When judges disagree over what are merely obiter dicta, what binds lower courts? When a case that directly raises the issue has to be decided, subsequent judicial reflection may favour the approach taken here by William Young J. But in the meantime greater weight should be given to the obiter dicta of the joint judgment here, simply because it is a majority opinion.

So, what is the ratio decidendi of the admissibility aspect of this case? All judges agreed that there was no miscarriage of justice arising from the evidence having been ruled inadmissible. Either it was irrelevant, or it was not of sufficient relevance to overcome the heightened relevance requirement of s 44(3), or it was inadmissible because it was reputation evidence. The majority applied the heightened relevance requirement, so the case is, from that perspective, a simple illustration of the application of s 44(1) and (3).
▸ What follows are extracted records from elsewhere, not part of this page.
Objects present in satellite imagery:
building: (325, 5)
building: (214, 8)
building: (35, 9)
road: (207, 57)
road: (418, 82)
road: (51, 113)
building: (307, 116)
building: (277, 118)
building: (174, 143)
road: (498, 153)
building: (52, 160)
Legal propositions distilled from obiter dicta are not ratio decidendi, and neither are legal propositions not agreed to by a majority. There is therefore no wide ratio in this case, and it is only narrow authority on the admissibility of evidence of the same kind as that sought to be adduced here.

Perhaps you share my suspicion that the whole issue was argued under the wrong sections. The intended evidence was about the witness's opinion of what the complainant was thinking. The governing provision is s 24:

"General admissibility of opinions
A witness may state an opinion in evidence in a proceeding if that opinion is necessary to enable the witness to communicate, or the fact-finder to understand, what the witness saw, heard, or otherwise perceived."

Here there was nothing that the witness "saw, heard, or otherwise perceived" other than the way the complainant was dressed. Her clothing did not require an explanation in the absence of any other overt conduct. There was no other conduct that the witness could point to that could require an explanation. Therefore the proposed opinion evidence was inadmissible.